All this said, algae based jet fuel may still be worth producing in special solar farms, and put into a traditional jetpack. First of all, your algae is always going to be dead-weight if you make it part of the flight suit. It takes up extra storage space, water, and hydroponic equipment that you don't need to lug around if you produce your fuel separately; so, unless it is producing fuel in real time, it's not going to be worth the weight. Secondly, an algae pool does not care about how big it is or how much time it spends outside. Just by keeping your algae pool outside instead of strapped to your back, you increase your power generation to about 780 kJ per day. The real cost saver of algae over solar panels is not efficiency per square meter, but that it is self replicating. So, if you have a small 100x100m lake, you could fill it with the algae and produce 180 liters of jet fuel a day at practically no cost... enough to keep a whole platoon of jetpack troopers running regular missions. In contrast, a solar powerplant that could do the same thing would would be smaller, but probably cost a few million dollars.

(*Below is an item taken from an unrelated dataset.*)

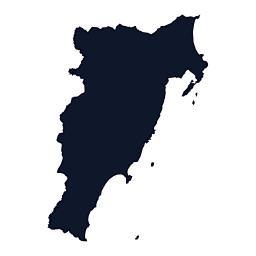 outline of Pathio, Chumphon, Thailand
{"feature_id": "78962969B3300924250293", "entity_name": "Pathio", "entity_type": "district", "adm_level": 2, "iso_a3": "THA", "parent_name": "Thailand", "parent_adm1": "Chumphon", "projection": "mercator", "projection_center": [99.321, 10.773], "detail": "fine", "context": "isolated", "style": "filled", "palette": "ink", "viewbox_px": 256, "rotation_deg": 0, "n_neighbors": 0, "source": "geoboundaries", "source_scale": "gbopen_adm2", "svg_char_len": 5639}
<svg xmlns="http://www.w3.org/2000/svg" viewBox="0 0 256 256"><path d="M76.6,28.5L76.7,30.5L75.9,30.0L75.4,30.5L75.8,31.0L75.1,32.3L75.7,32.9L75.3,33.9L74.6,34.3L75.1,35.6L74.4,35.8L74.5,37.0L73.8,38.0L74.6,38.4L74.1,38.9L73.8,40.1L75.0,42.0L74.2,42.7L75.4,45.4L75.1,46.7L76.0,48.4L76.8,48.8L77.2,48.4L78.4,49.5L80.0,49.2L80.4,49.6L80.8,50.2L80.2,52.1L80.6,52.8L81.2,53.2L82.1,52.6L83.0,54.2L82.8,55.2L85.5,56.7L83.5,58.8L83.8,60.0L82.6,60.5L81.7,61.9L82.2,64.3L81.2,64.3L79.8,66.3L79.2,68.4L78.4,68.2L77.4,69.1L76.5,69.1L75.2,70.5L74.8,70.5L75.3,70.2L75.0,69.7L74.1,69.2L73.1,69.5L72.4,68.9L70.9,69.9L70.0,69.4L69.1,71.7L70.1,71.9L70.3,72.9L71.4,72.8L70.8,73.6L72.6,73.3L72.7,74.1L73.1,73.5L73.8,74.0L74.0,73.3L74.4,73.7L74.8,73.3L77.2,75.5L79.4,75.4L80.2,75.8L81.2,78.2L82.3,77.8L84.7,79.1L83.2,82.5L85.0,85.1L85.4,91.8L84.0,93.4L81.5,94.3L80.0,95.8L77.5,97.3L74.8,97.4L72.4,98.3L71.2,103.4L70.6,104.2L70.0,104.1L69.3,105.1L68.5,105.2L67.3,106.8L67.0,106.4L66.7,107.2L67.1,107.7L66.2,108.6L66.5,109.5L65.4,110.0L64.5,112.0L62.3,113.4L61.8,114.6L60.7,115.0L60.4,115.6L60.8,116.9L60.4,118.9L61.4,120.8L63.7,122.7L63.2,125.5L63.8,126.2L63.6,127.1L64.1,128.0L63.3,130.2L63.9,132.4L63.6,133.2L59.8,133.8L58.5,135.8L57.2,140.1L58.2,141.4L61.7,143.0L62.6,144.5L61.9,150.8L62.9,152.6L62.3,154.4L63.7,157.7L61.6,164.3L58.6,169.2L57.7,172.0L58.4,172.4L60.8,172.2L64.7,173.5L65.9,175.3L67.4,176.1L67.8,176.9L68.3,179.0L65.2,183.3L65.6,183.9L65.5,185.1L66.5,186.2L66.1,188.4L66.5,188.5L67.3,190.3L65.6,192.1L64.5,192.3L63.4,195.3L62.8,195.6L62.6,196.8L63.0,197.7L62.3,198.6L62.7,198.6L62.7,200.0L60.4,201.7L59.6,201.5L59.2,202.5L58.2,203.0L57.1,204.8L57.5,205.9L55.9,207.0L56.6,207.4L55.9,207.4L55.8,208.2L55.2,208.1L54.3,208.9L54.8,210.4L54.1,210.5L54.4,211.3L53.7,212.0L54.1,212.5L53.5,212.5L53.9,212.8L53.5,212.8L53.4,213.6L52.5,213.5L52.4,214.0L52.2,213.7L51.4,214.5L51.0,214.2L49.6,215.9L49.7,216.7L50.1,216.7L49.4,217.1L50.1,217.5L49.4,218.0L49.9,218.2L49.9,219.3L50.7,220.1L50.2,220.2L49.8,221.5L50.1,221.7L49.4,222.5L50.4,224.0L48.7,225.0L49.3,226.3L48.7,227.2L50.3,227.6L51.5,228.8L54.8,229.0L55.8,227.9L56.9,228.7L59.0,228.2L61.2,228.8L62.0,229.6L63.6,229.7L63.4,231.5L64.7,232.5L66.6,231.7L69.2,229.4L70.2,232.2L70.9,232.4L71.8,233.6L73.0,234.0L74.4,236.0L75.7,236.8L78.6,236.5L80.0,239.3L82.1,240.3L86.2,240.6L85.9,239.4L84.9,239.2L84.5,238.5L84.3,235.1L85.2,230.0L86.6,227.2L87.9,226.7L89.1,224.7L87.7,223.6L88.3,223.4L87.4,220.1L88.0,215.5L90.3,210.4L91.9,209.7L94.0,207.1L95.6,206.6L95.5,204.6L96.6,201.0L97.7,199.2L98.1,196.7L99.4,195.1L100.4,194.5L101.1,190.4L105.2,183.2L108.7,178.9L113.3,175.4L117.1,173.9L121.3,173.6L123.8,174.5L124.7,175.8L126.9,177.7L126.7,182.9L127.6,182.7L128.4,180.7L130.2,179.9L131.5,176.8L130.3,176.4L129.7,175.6L128.2,176.4L127.3,175.5L126.7,172.0L127.2,169.3L130.0,164.9L132.7,162.5L132.8,161.9L134.2,161.0L134.8,161.4L137.2,161.1L139.9,156.0L142.3,147.3L143.3,146.2L144.4,142.3L145.9,141.7L146.6,142.6L147.2,142.2L147.1,141.7L147.8,141.4L147.1,141.0L147.3,139.5L147.7,139.0L148.3,139.5L149.0,138.9L149.8,139.0L149.3,138.3L150.0,137.4L150.2,136.3L151.2,136.0L151.0,135.2L150.6,135.2L151.6,133.6L152.7,132.8L153.4,133.4L154.0,133.3L153.9,132.0L153.4,131.8L153.4,131.2L154.4,130.4L153.7,130.3L153.2,129.3L153.3,127.8L154.1,125.8L155.4,124.5L155.4,123.8L156.2,123.2L156.3,121.3L159.2,116.4L158.6,116.1L159.5,115.3L159.0,115.0L159.1,114.1L160.9,110.7L161.8,107.8L161.4,106.5L163.5,101.1L163.4,100.1L164.2,98.1L165.0,92.6L164.6,89.8L165.1,87.5L164.4,85.5L166.7,83.3L167.3,81.2L168.1,80.9L167.3,78.7L168.3,77.5L170.7,77.1L171.1,76.6L171.6,77.0L175.6,76.4L176.6,77.1L178.0,76.7L179.6,77.1L179.6,76.8L180.9,77.7L183.0,74.2L183.8,73.7L185.6,70.3L187.2,69.3L189.9,68.9L189.9,70.4L194.7,74.0L196.2,75.8L195.9,77.2L196.4,78.3L197.3,78.6L198.0,80.4L197.5,81.6L196.1,82.0L196.0,82.7L197.6,81.9L198.3,82.1L200.8,79.5L200.4,77.3L200.9,77.0L201.7,77.5L202.5,76.8L202.4,75.4L203.0,73.9L202.3,73.9L202.3,73.1L201.5,72.5L201.8,70.5L202.6,70.3L203.6,69.0L203.8,67.9L205.5,67.5L206.6,66.6L207.3,65.3L207.3,63.8L206.4,62.2L203.6,61.2L203.0,61.4L202.3,60.5L201.3,56.8L203.0,55.4L202.8,54.9L200.8,54.8L200.5,55.8L199.8,55.8L197.5,53.7L195.1,49.5L192.8,42.2L192.2,32.0L193.4,23.7L194.6,19.4L196.5,17.4L197.3,17.3L197.4,18.1L198.4,17.7L198.9,16.2L197.7,17.1L196.5,16.7L194.4,17.9L192.8,18.1L192.1,17.4L190.5,17.1L187.3,17.7L185.4,17.5L182.3,15.4L179.9,17.2L177.5,17.7L177.0,19.1L176.0,19.9L175.9,20.9L175.4,20.7L173.6,21.6L171.7,23.6L165.6,26.2L165.5,26.7L161.3,26.7L160.7,28.3L157.9,29.4L157.5,30.4L155.3,32.6L151.2,35.2L147.8,33.5L142.5,32.8L140.4,31.5L138.5,31.2L138.1,30.3L137.3,30.4L136.4,29.3L135.3,27.2L135.2,26.1L134.8,27.1L132.6,27.7L132.4,28.1L129.4,27.9L129.2,27.5L128.5,27.8L125.1,26.7L122.7,26.4L119.8,24.5L117.0,26.7L116.0,30.0L115.3,30.5L113.5,29.9L112.5,28.4L108.1,26.9L106.8,28.0L102.9,28.1L101.7,29.3L100.2,29.8L97.2,28.0L92.3,27.6L87.8,33.3L85.3,30.6L83.4,30.2L82.8,29.1L80.0,27.6L79.9,28.1L79.5,27.8L79.4,28.2L76.6,28.5ZM192.8,84.1L190.7,83.3L190.8,84.0L189.0,85.6L187.9,88.4L184.2,92.1L182.7,95.6L183.6,95.7L185.6,93.6L185.7,94.4L186.3,94.3L187.4,93.1L187.6,91.9L188.3,92.0L189.0,91.2L188.5,90.4L189.7,90.6L190.3,88.8L191.4,88.6L191.5,87.9L191.8,88.2L192.5,87.6L192.8,85.6L194.4,84.2L193.7,83.8L192.8,84.1ZM152.6,165.7L153.3,164.1L153.0,163.0L152.0,163.3L151.6,164.9L151.9,165.9L152.6,165.7ZM135.4,239.1L137.2,238.6L138.3,236.7L138.1,236.2L137.5,236.4L136.9,238.2L135.4,239.1ZM193.5,103.8L194.0,102.9L193.6,101.7L192.9,103.0L193.5,103.8ZM192.7,81.3L192.2,80.7L191.6,81.5L191.8,81.8L192.7,81.3ZM196.4,94.7L196.5,94.2L196.5,93.8L196.1,94.1L196.4,94.7Z" fill="#0f172a" stroke="#020617" stroke-width="1.5"/></svg>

Unless your algae is not algae...
So, all of this hinges on the idea that you have a photosynthetic tank of something on your back that produces jet fuel... but lets look at the goal instead of the mechanics. What the OP wants is a jetpack that produced jet fuel from the air. If instead of algae, if you have a nuclear powered device that turns the CO2 in the air into jet fuel, this idea might work. The air itself does not contain a significant amount of CO2... but the human breath does. The air that you breath out contains over 400 times as much CO2 as the air you breath in; so, if you assume you are collecting the CO2 from your jetpack trooper, instead of the air, you will have enough CO2 to work with.
The average person exhales about .2 kg of total carbon per day, and jet fuel is about 20% carbon; so, if you combine the CO2 from your breath with liquid water for the extra hydrogen and oxygen you need, then you can produce about a liter of jet fuel a day from your own breath, as long as you have a future tech power source like a miniature nuclear reactor to manage that much conversion.